Activity:
Repeat the data word for word, excluding every picture.
***** Material for this exercise
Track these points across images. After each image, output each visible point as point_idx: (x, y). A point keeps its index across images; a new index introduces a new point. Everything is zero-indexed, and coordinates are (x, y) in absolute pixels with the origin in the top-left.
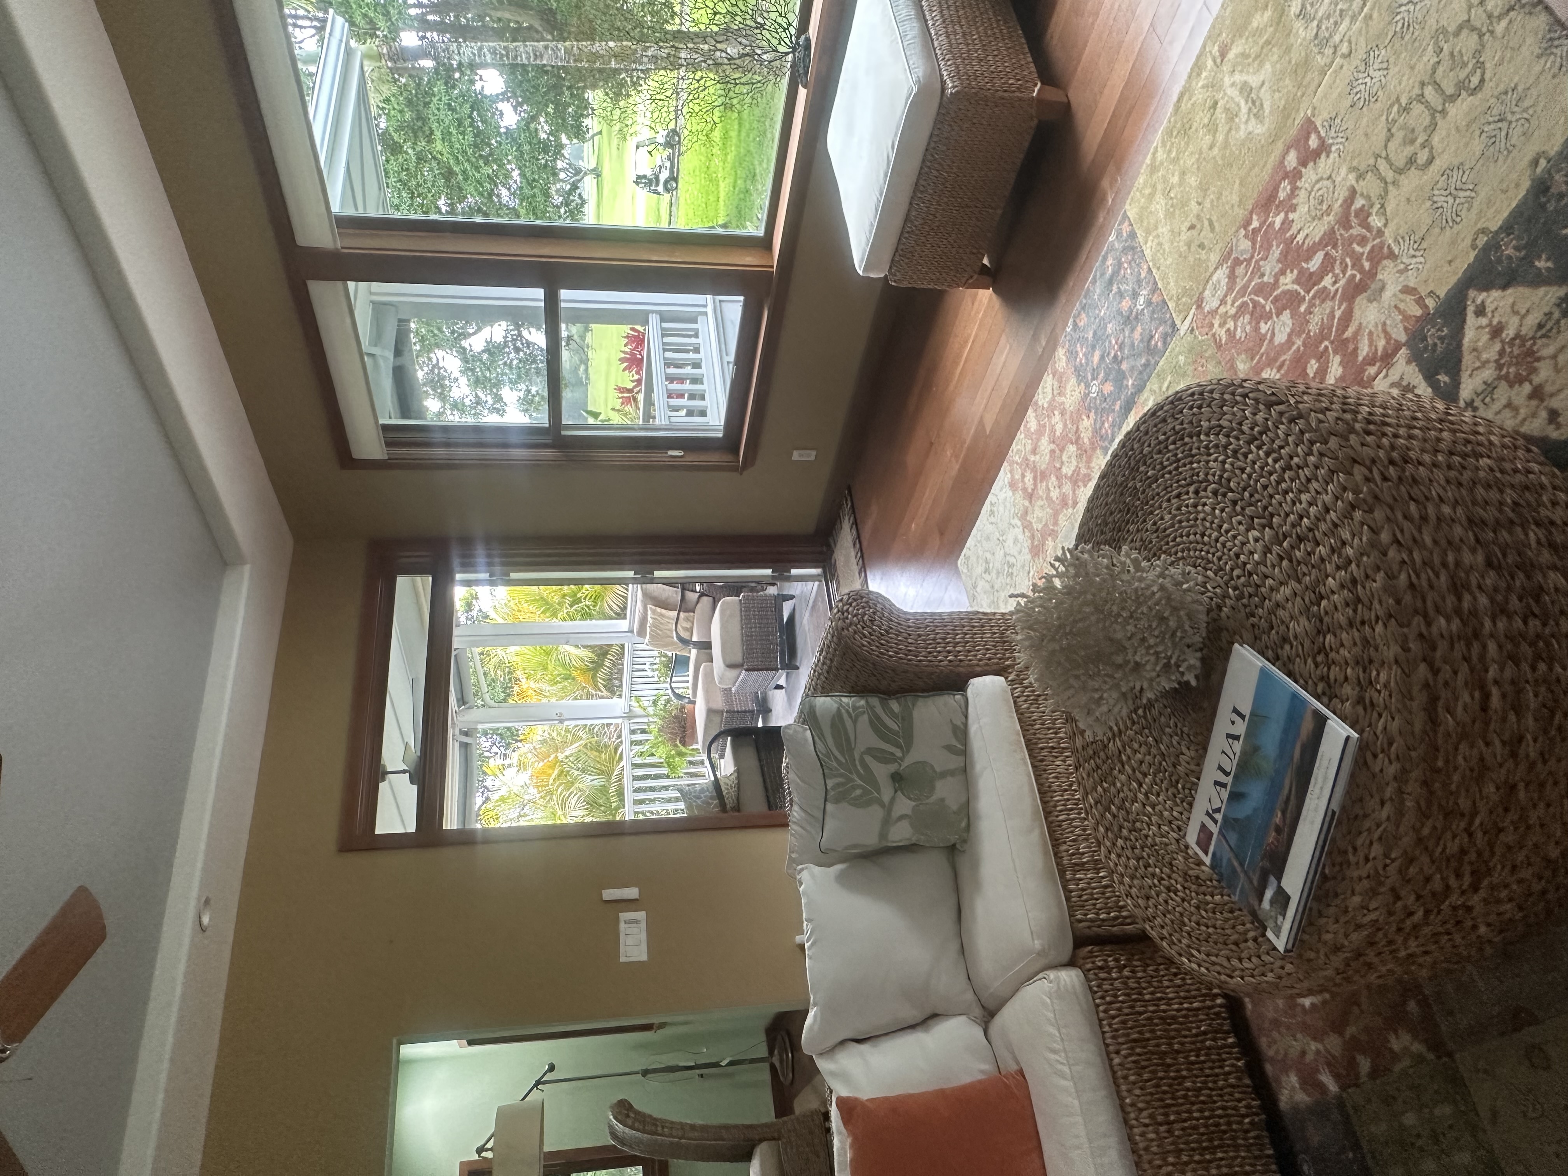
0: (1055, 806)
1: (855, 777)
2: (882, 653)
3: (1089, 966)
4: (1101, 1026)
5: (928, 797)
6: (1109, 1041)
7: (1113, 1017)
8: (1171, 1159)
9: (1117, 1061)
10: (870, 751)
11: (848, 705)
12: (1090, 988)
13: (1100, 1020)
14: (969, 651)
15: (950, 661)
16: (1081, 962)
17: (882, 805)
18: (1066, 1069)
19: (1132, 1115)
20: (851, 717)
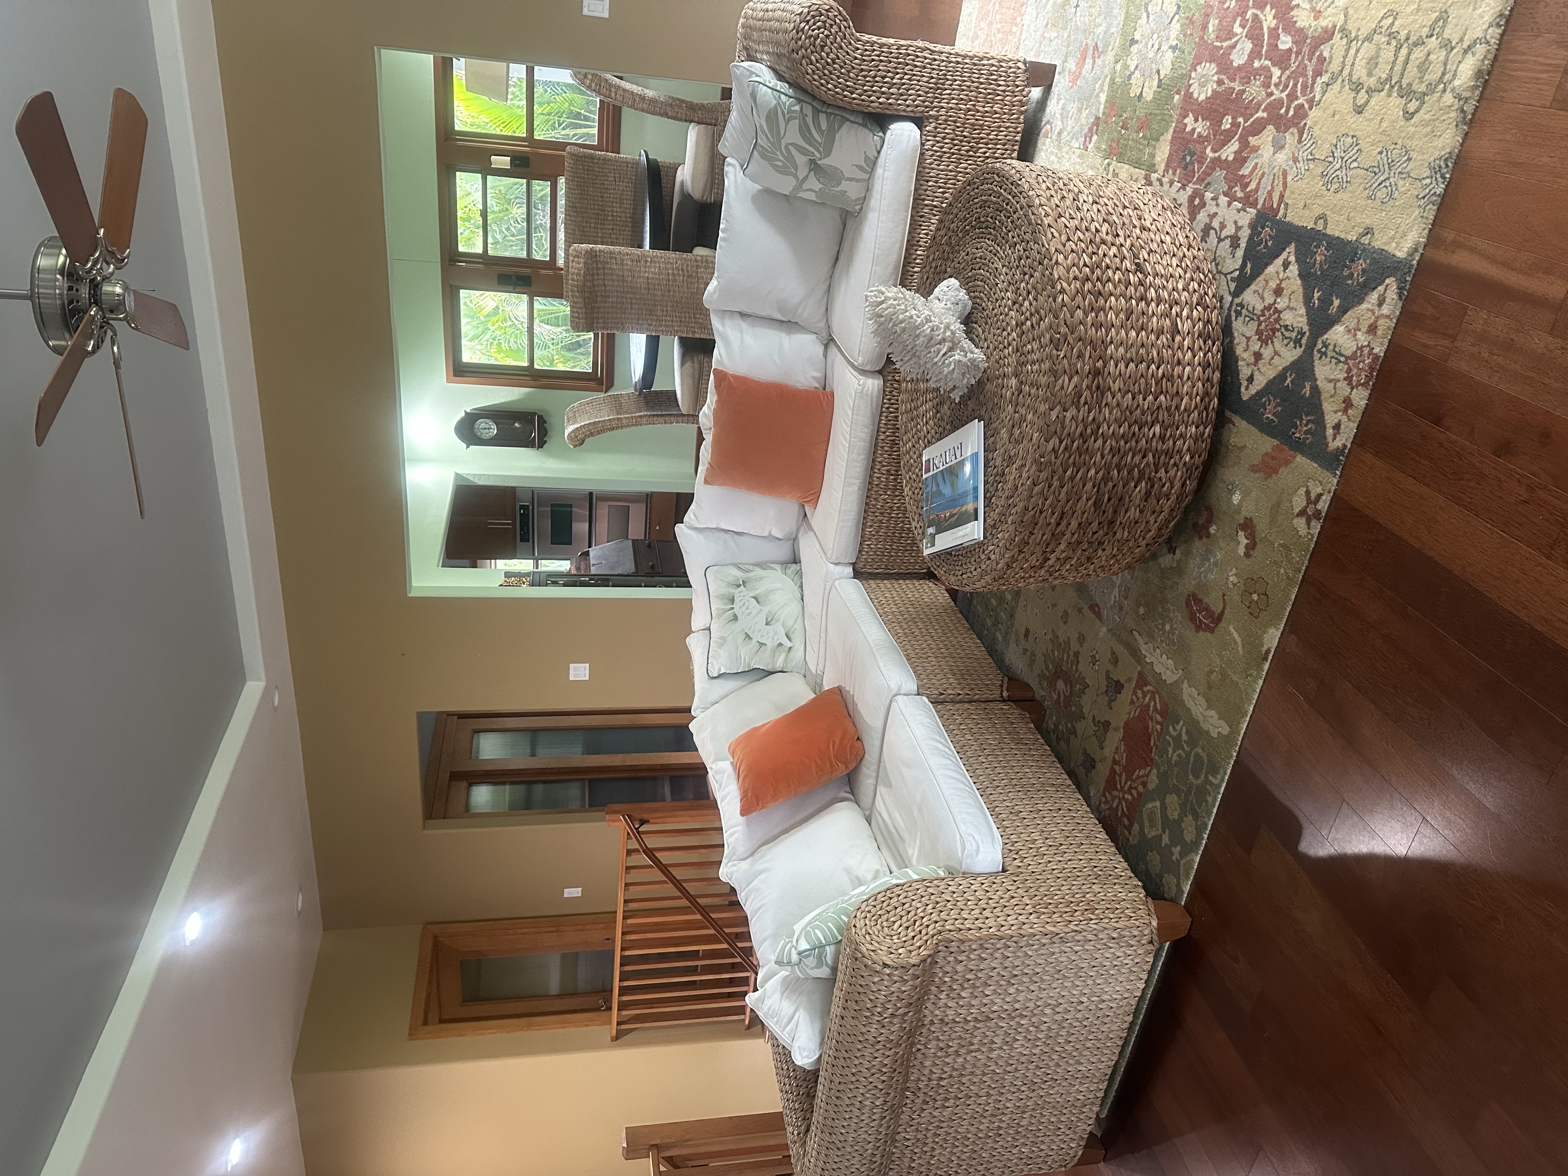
**********
Solution:
Track these points across images. After each image, output each visible point as point_idx: (x, y). A point keeps its index across images; a new index introduces a new point. Everything is zero-indexed, and coordinates are (x, y) in absolute pixels with the origin in the top-left.
0: (1055, 806)
1: (855, 777)
2: (882, 653)
3: (1089, 966)
4: (1101, 1026)
5: (928, 797)
6: (1109, 1041)
7: (1113, 1017)
8: (1171, 1159)
9: (1117, 1061)
10: (870, 751)
11: (848, 705)
12: (1090, 988)
13: (1100, 1020)
14: (969, 651)
15: (950, 661)
16: (1081, 962)
17: (882, 805)
18: (1066, 1069)
19: (1132, 1115)
20: (851, 717)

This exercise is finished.